EXERCISE - In the passage below on Coca-Cola and Koch Industries, print everything from "So Koch Industries" down to "For whose military?", word for word.

SOURCE PASSAGE -
§ §

It said that Coke had airlifted thousands of bottles of the soft drink to German troops on the Polish frontier – a great feat of logistics.

Furthermore, such an action was meant to ingratiate themselves with the Nazi regime, so the company might get better allotments of raw materials, like sugar, for its German production facilities.

The comparison I’m trying to make is that Coca Cola was acting like a junior partner noodging for attention, whereas Ford (and perhaps the Kochs, too) appear to be connected ideologically to regime leaders.

So Koch Industries is probably driven by competition for greater market share in Russia. That it doesn’t mind fascists is a bonus.

Agree.

And as far as Koch Industries is concerned, laminated glass (the product made in Russia) certainly has potential military implications.

For whose military?

Russia’s.

Fuck me.

Koch subsidiary Guardian “has two glass production plants that operate in Russia. One facility is in Ryazan, Russia, about 120 miles southeast of Moscow. The company added ‘a new jumbo laminated glass production line’ to that facility in August 2021.” Is that right?

According to Judd Legum, yes.

§ §

SUPPLIED DATA -
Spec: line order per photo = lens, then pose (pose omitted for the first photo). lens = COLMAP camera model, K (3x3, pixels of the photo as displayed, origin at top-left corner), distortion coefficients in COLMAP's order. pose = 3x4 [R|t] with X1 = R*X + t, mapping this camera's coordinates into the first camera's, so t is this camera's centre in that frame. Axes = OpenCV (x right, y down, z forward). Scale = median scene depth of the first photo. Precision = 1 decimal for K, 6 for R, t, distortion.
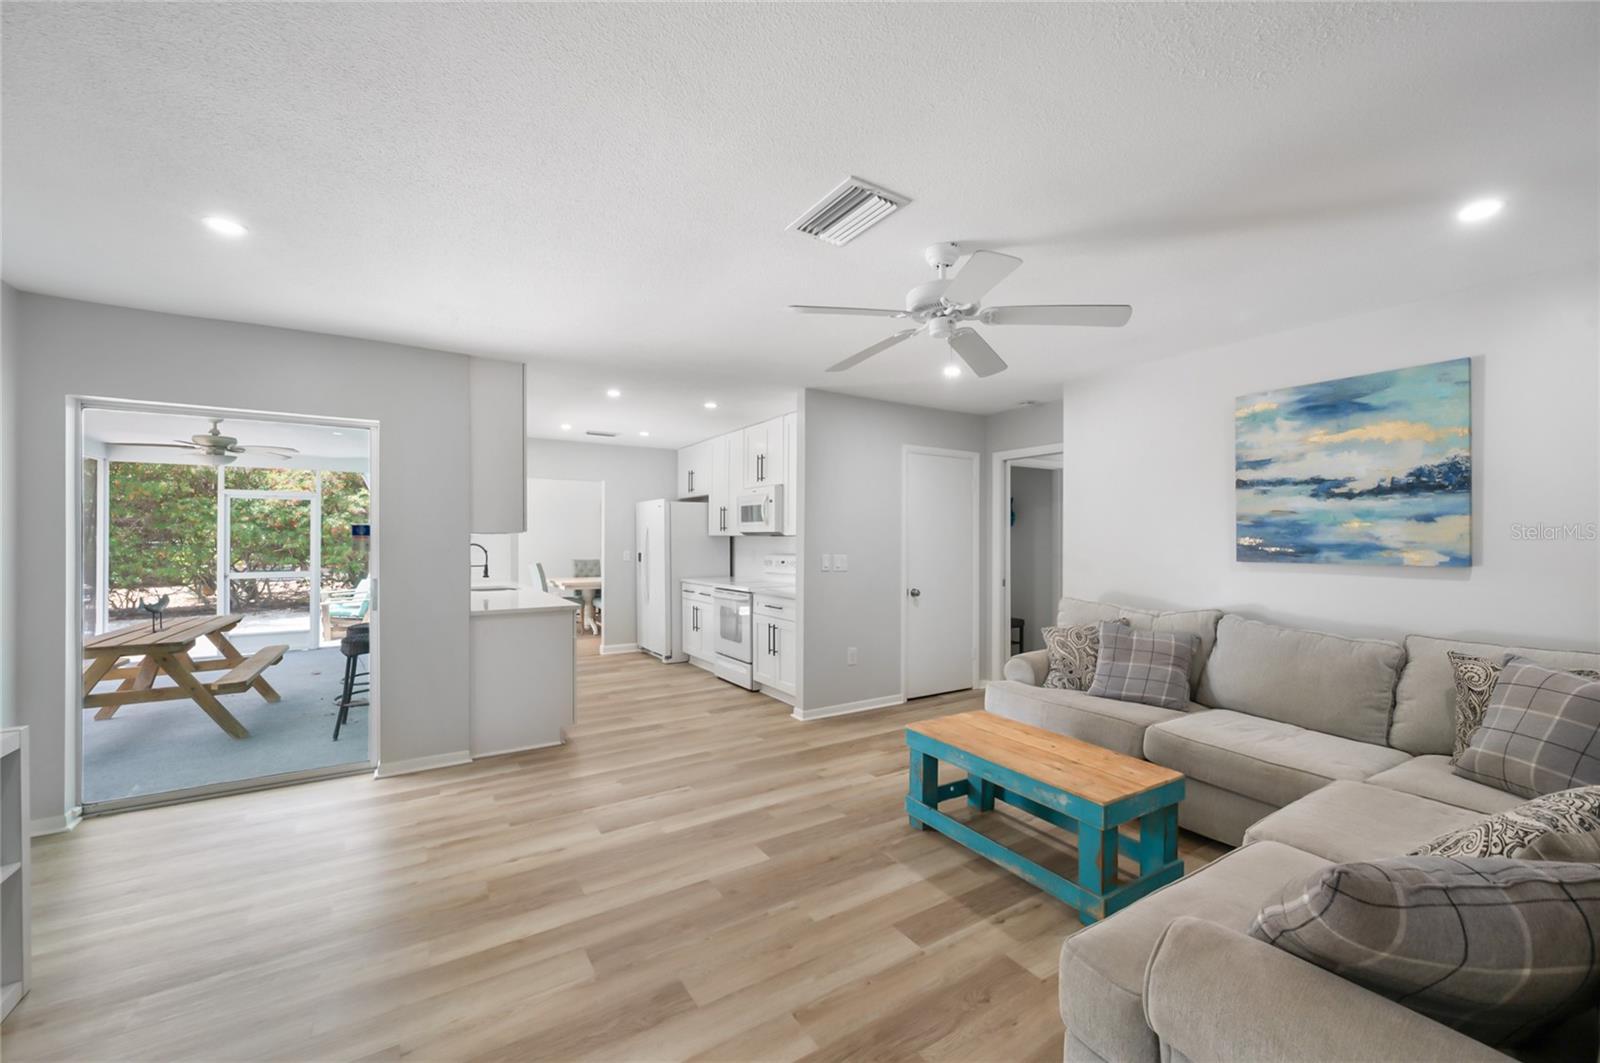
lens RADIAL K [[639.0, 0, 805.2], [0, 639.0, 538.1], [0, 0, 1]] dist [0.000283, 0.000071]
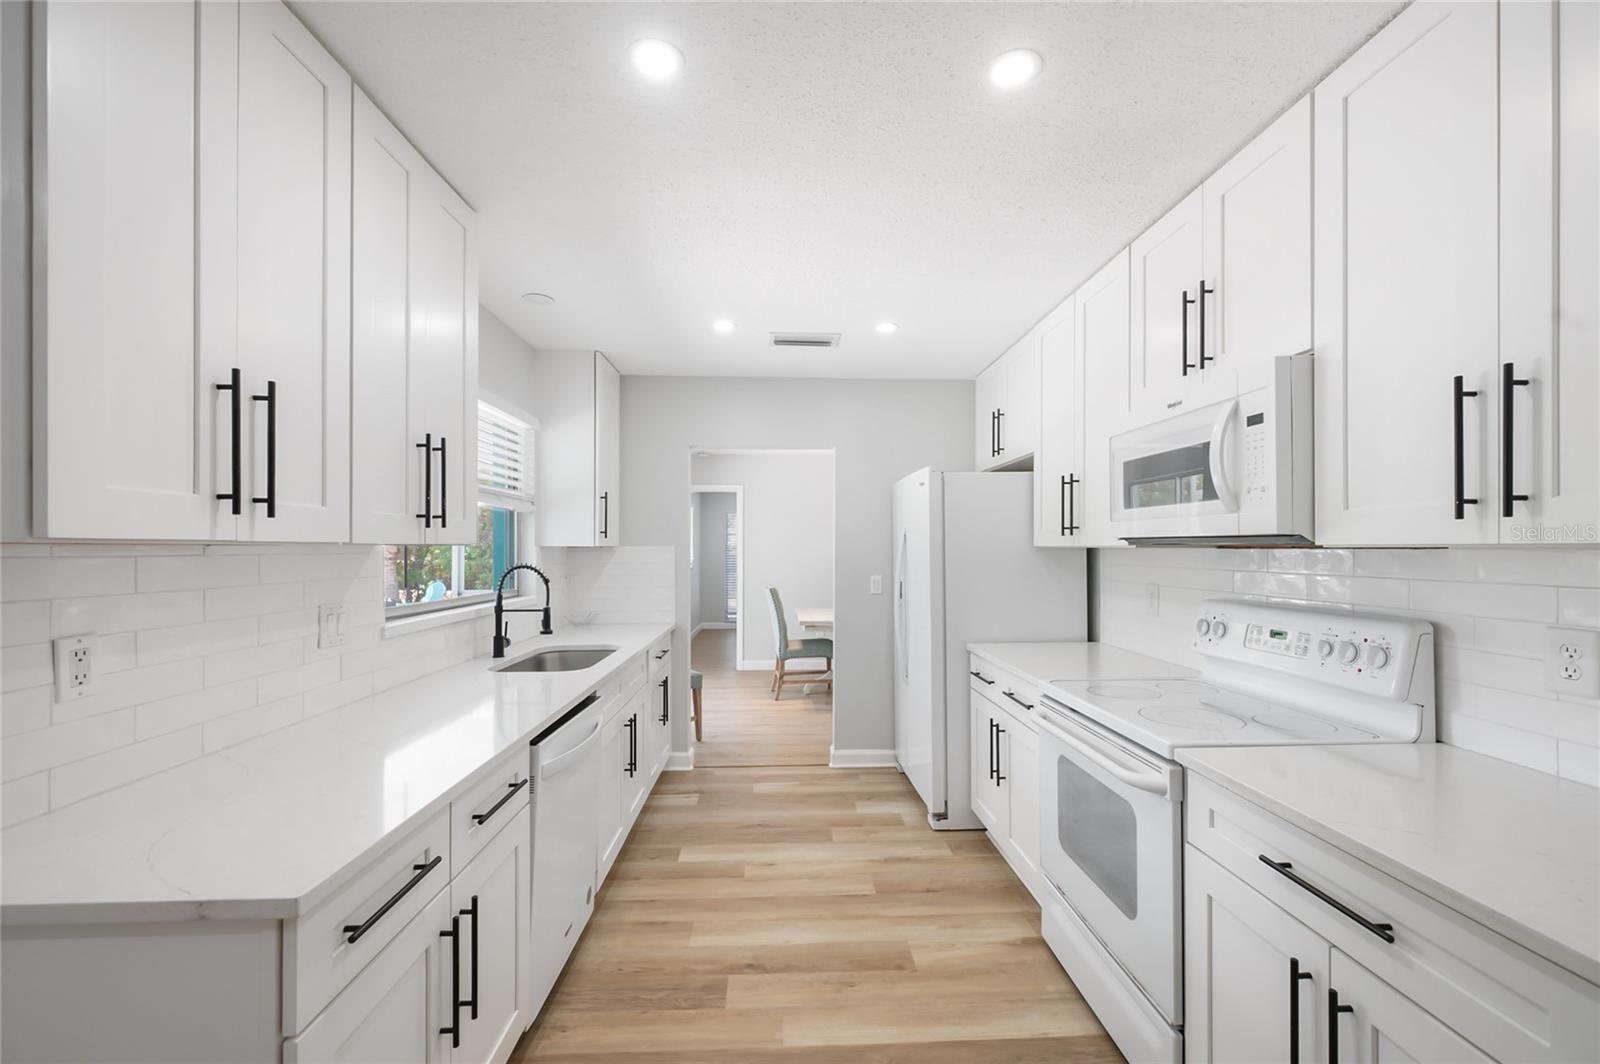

§ §

TASK SOLUTION -
So Koch Industries is probably driven by competition for greater market share in Russia. That it doesn’t mind fascists is a bonus.

Agree.

And as far as Koch Industries is concerned, laminated glass (the product made in Russia) certainly has potential military implications.

For whose military?